● Directions for this task
Copy out the entire listing below exactly, but without its pictures.

● Extracted material

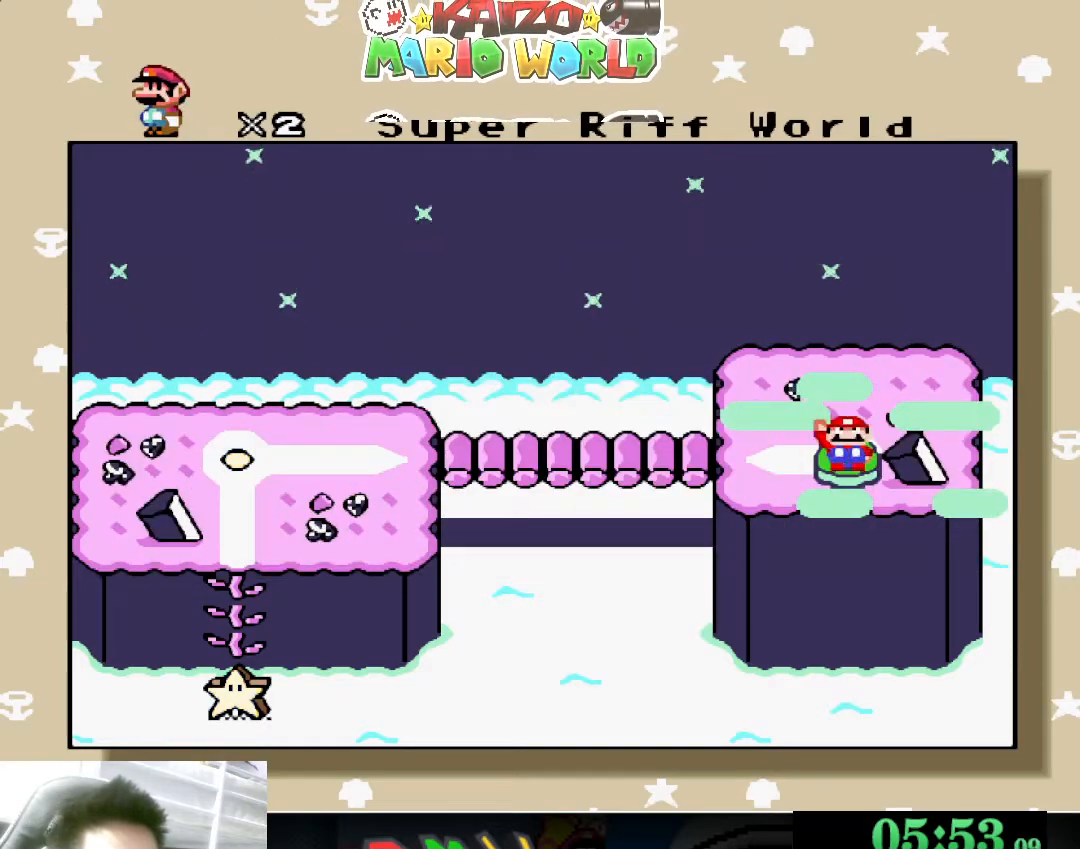
{"buttons": [], "left_stick": "center", "events": [[67, "A", "up"], [133, "A", "down"], [233, "A", "up"], [300, "A", "down"], [400, "A", "up"]]}
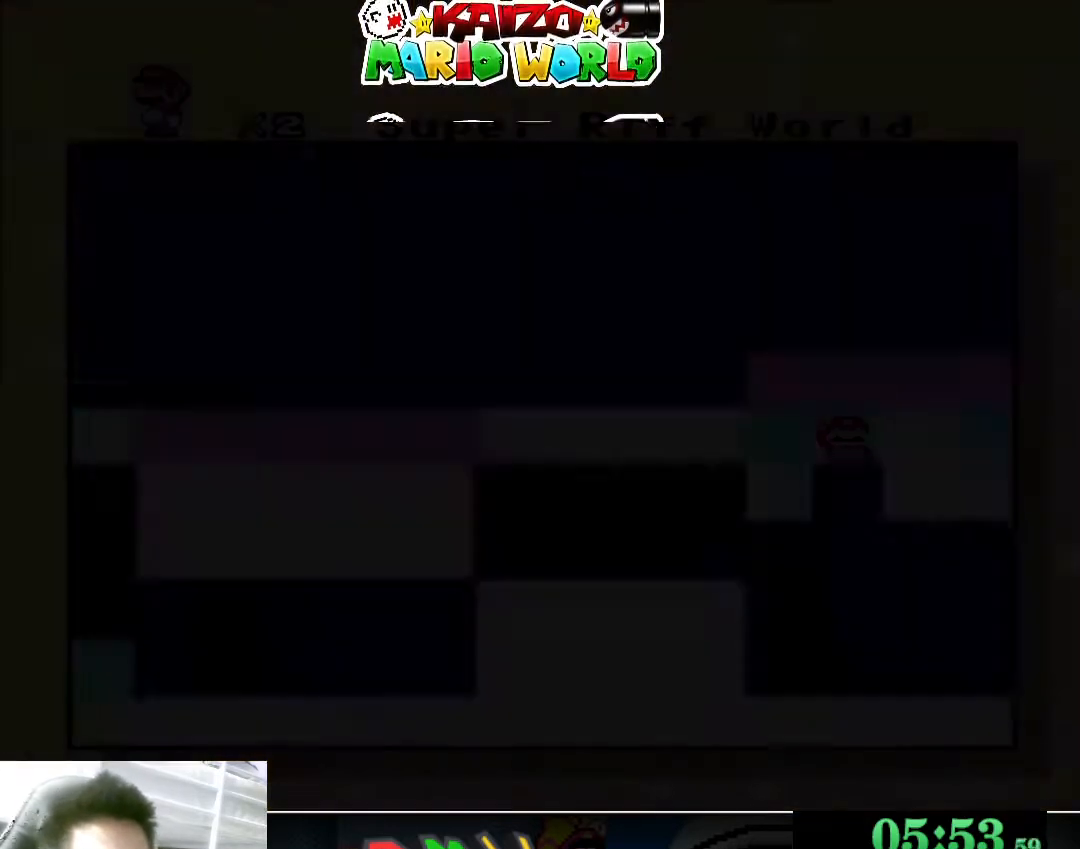
{"buttons": ["X"], "left_stick": "center", "events": [[100, "left_stick", "down"], [200, "left_stick", "center"], [367, "A", "down"], [433, "X", "down"], [500, "A", "up"]]}
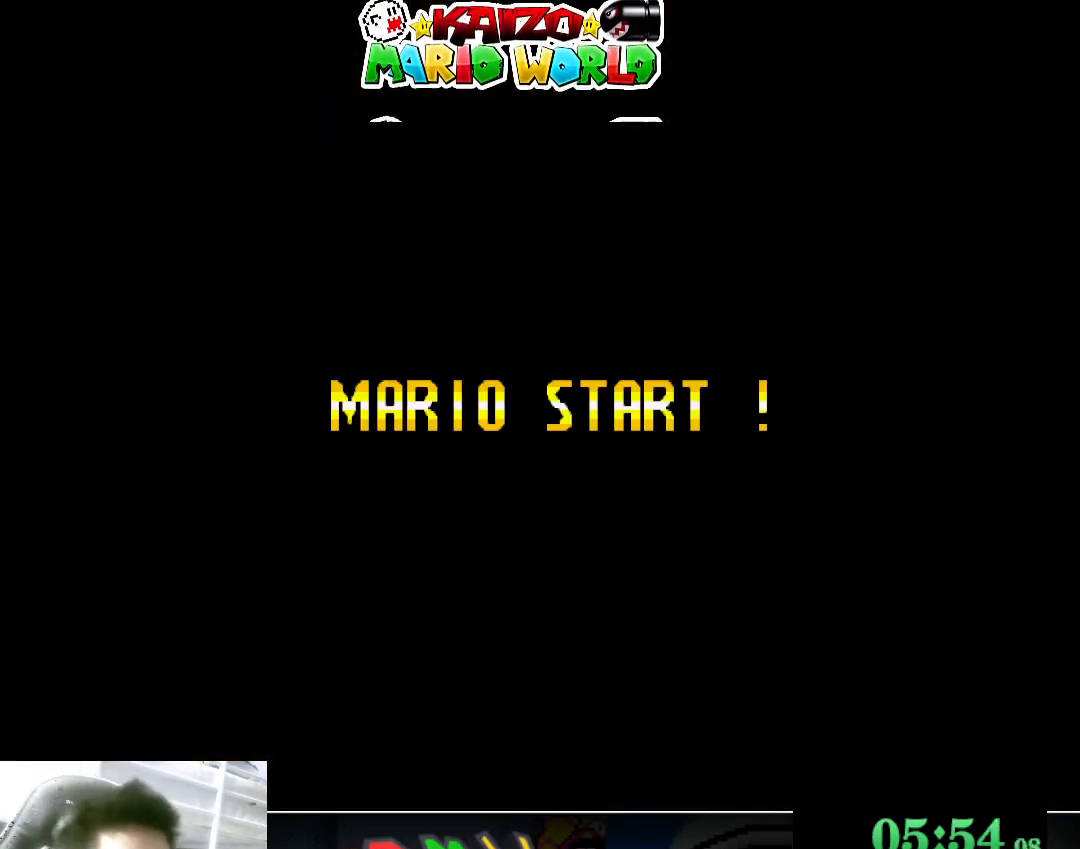
{"buttons": [], "left_stick": "center", "events": [[67, "A", "down"], [167, "B", "down"], [167, "X", "up"], [200, "A", "up"], [233, "B", "up"], [400, "X", "down"], [433, "A", "down"], [467, "Y", "down"], [500, "A", "up"], [500, "X", "up"], [500, "Y", "up"]]}
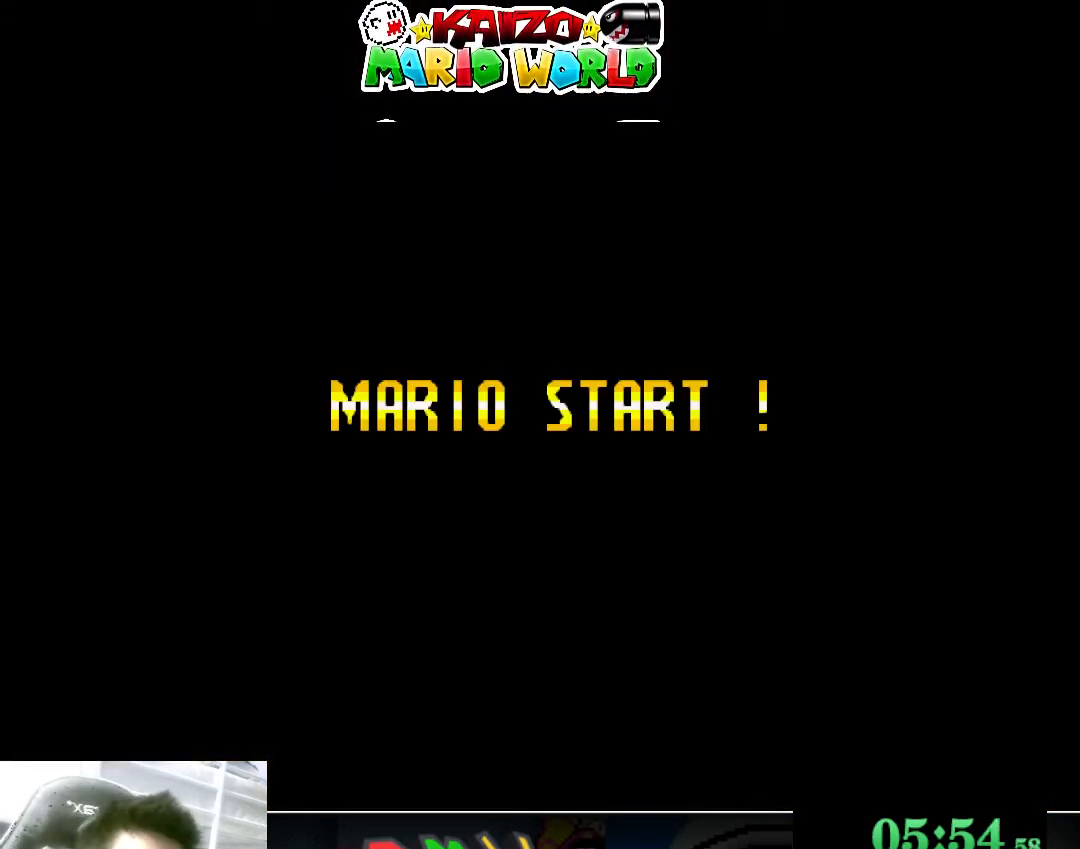
{"buttons": [], "left_stick": "down", "events": [[433, "left_stick", "down"]]}
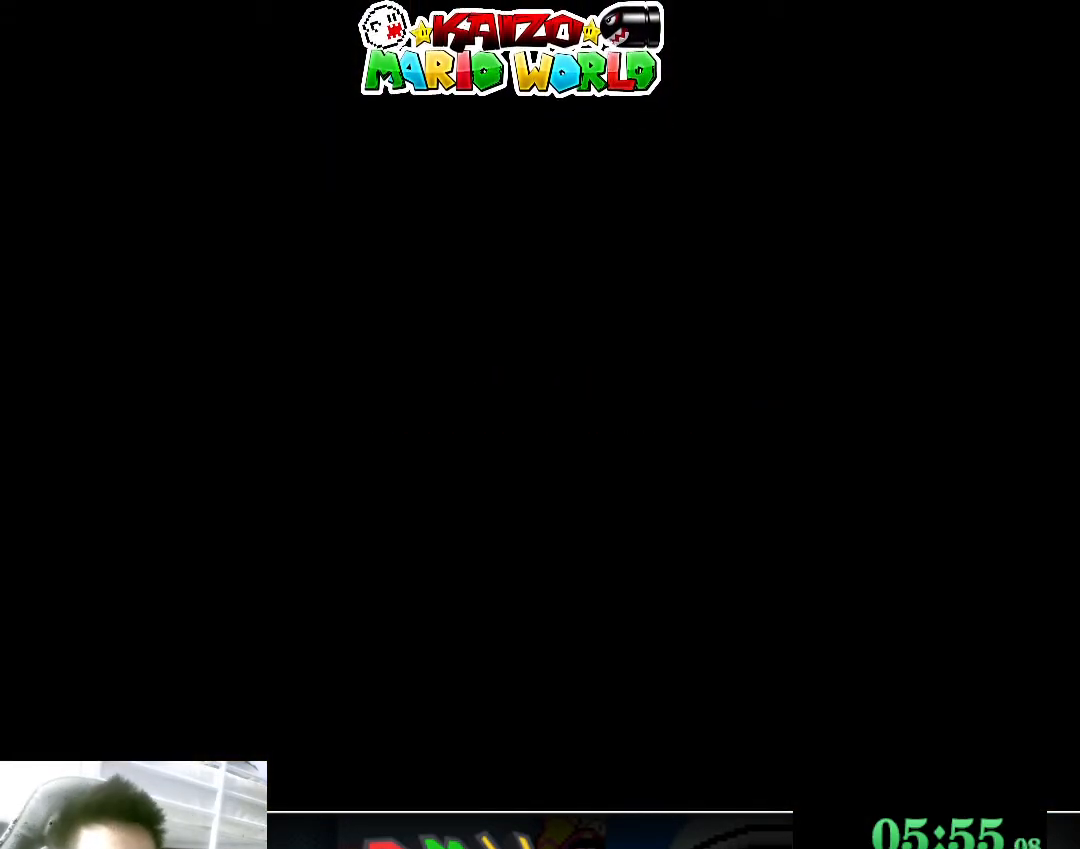
{"buttons": ["X"], "left_stick": "center", "events": [[67, "left_stick", "center"], [100, "Y", "down"], [267, "Y", "up"], [400, "X", "down"]]}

● Exercise answer
{"buttons": [], "left_stick": "center", "events": [[67, "A", "up"], [133, "A", "down"], [233, "A", "up"], [300, "A", "down"], [400, "A", "up"]]}
{"buttons": ["X"], "left_stick": "center", "events": [[100, "left_stick", "down"], [200, "left_stick", "center"], [367, "A", "down"], [433, "X", "down"], [500, "A", "up"]]}
{"buttons": [], "left_stick": "center", "events": [[67, "A", "down"], [167, "B", "down"], [167, "X", "up"], [200, "A", "up"], [233, "B", "up"], [400, "X", "down"], [433, "A", "down"], [467, "Y", "down"], [500, "A", "up"], [500, "X", "up"], [500, "Y", "up"]]}
{"buttons": [], "left_stick": "down", "events": [[433, "left_stick", "down"]]}
{"buttons": ["X"], "left_stick": "center", "events": [[67, "left_stick", "center"], [100, "Y", "down"], [267, "Y", "up"], [400, "X", "down"]]}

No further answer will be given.